Ils demandent au gouvernement de « garantir le plein salaire et des conditions de travail convenables » pour l’ensemble des étudiants en situation de stage, et ce, dans tout le système d’éducation.

Des étudiantes dénoncent que certaines stages soient non rémunérés.
Photo : Radio-Canada / Ariane Perron-Langlois
Discriminatoire envers les femmes?
La coalition étudiante observe que les stages non rémunérés sont concentrés dans les programmes d’études historiquement et majoritairement féminins.
À l’inverse, les stages offrant un salaire concernent souvent des secteurs à prédominance masculine, comme la gestion et le génie.
« Les entreprises reçoivent des subventions et des crédits d’impôt du gouvernement pour payer les stagiaires, tandis que nous, on n’est pas payées », déplore Emma.
Statistiquement, c’est 74 % des stages majoritairement féminins qui sont non rémunérés. Donc, c’est encore un manque d’égalité au travail.
Mandats de grève
À Québec, la plupart des associations étudiantes qui prennent part à la mobilisation ne tiendront qu'une seule journée de grève.
Le Regroupement des étudiantes et étudiants en sociologie de l’Université Laval (RESUL) fait bande à part. Ses quelque 200 membres ont voté une grève de 3 jours qui a débuté hier.
Au moins cinq autres associations étudiantes lavalloises (anthropologie, histoire, philosophie, physique, théâtre) ont prévu débrayer aujourd’hui.
Associations étudiantes et programmes en grève à Québec :
Cégep Limoilou
- Techniques en soins infirmiers
Université Laval
- Association des étudiants et étudiantes en anthropologie
- Association des étudiants et étudiantes en physique
- Association générale des étudiants et étudiantes prégradué(e)s en philosophie
- Regroupement des étudiantes et étudiants en sociologie
- Association générale des étudiantes et étudiants en théâtre
- Association des étudiantes et étudiants en histoire
Solidarité
Les étudiants qui prennent part à la mobilisation ne sont pas tous inscrits dans des programmes offrant des stages. Ils souhaitent néanmoins afficher leur appui à la cause des stages rémunérés.
C’est le cas des membres de l’Association des étudiantes et étudiants en histoire de l'Université Laval, qui ont voté pour la grève mardi.
Le responsable de l’association, Rémi Duchesne, précise que certains de ses collègues pourraient éventuellement être concernés par cet enjeu, notamment ceux qui se dirigeront vers un programme d’enseignement au terme de leur baccalauréat.

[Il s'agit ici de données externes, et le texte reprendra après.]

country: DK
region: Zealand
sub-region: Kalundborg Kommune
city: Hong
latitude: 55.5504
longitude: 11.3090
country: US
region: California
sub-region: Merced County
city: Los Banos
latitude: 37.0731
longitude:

Le mouvement s’étend également au collégial. Les étudiants en soins infirmiers du Cégep Limoilou se sont prononcés à 91,6 % en faveur de la grève.

Le ministre de québécois de l’Éducation Jean-François Roberge.
Photo : Radio-Canada
Prématuré, selon le ministre
Le ministre de l’Éducation et de l’Enseignement supérieur, Jean-François Roberge, assure être à l’écoute des préoccupations soulevées par les étudiants.

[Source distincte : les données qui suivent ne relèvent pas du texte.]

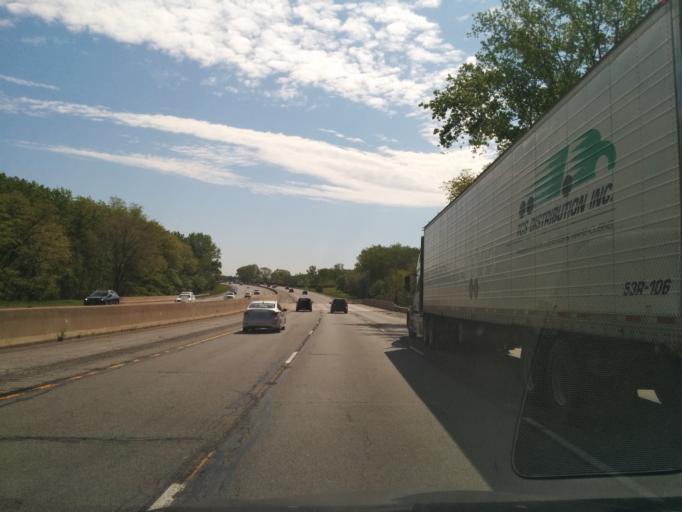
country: US
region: Indiana
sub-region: Porter County
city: Burns Harbor
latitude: 41.6016
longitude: -87.1493
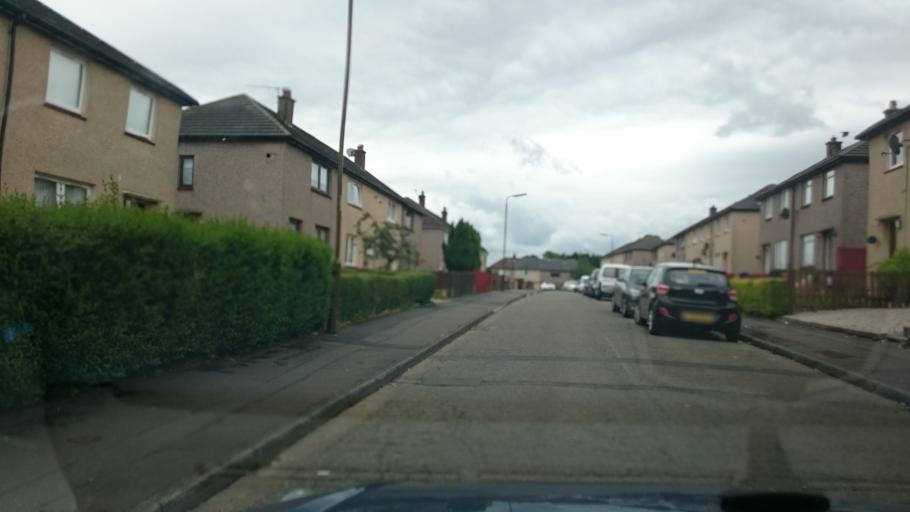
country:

Selon lui, il est prématuré d’entamer des moyens de pression étant donné que son gouvernement n’a pas encore fini d’étudier la question.
« Les étudiants sont un peu en train de défoncer des portes ouvertes en ce moment. Nous sommes au travail pour faire un état de la situation et ensuite mettre des choses sur la table, puis on discutera avec les associations étudiantes », a déclaré M. Roberge lundi.

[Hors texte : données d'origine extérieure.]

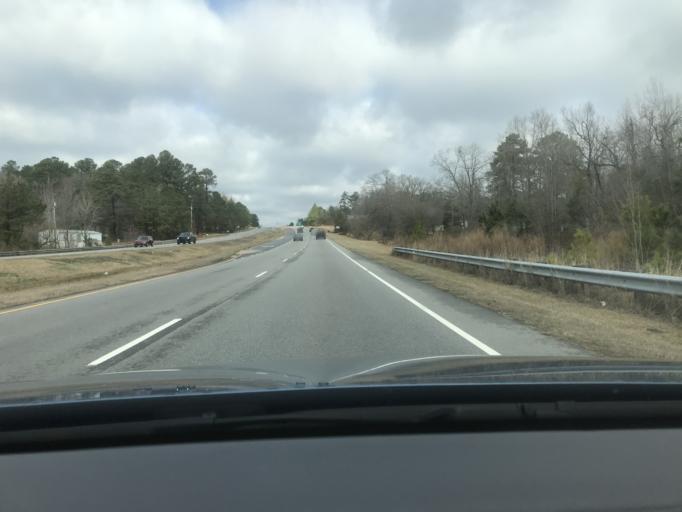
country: US
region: North Carolina
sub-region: Cumberland County
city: Spring Lake
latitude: 35.2863
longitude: -79.0755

Les étudiants préviennent toutefois que le ministre devra répondre à leurs attentes, sans quoi ils pourraient accentuer leurs moyens de pression.
« On espère que ça va continuer dans cette direction-là, mais tant que le sujet ne sera pas réglé, les mobilisations et les actions vont continuer, c’est bien évident », affirme Emma.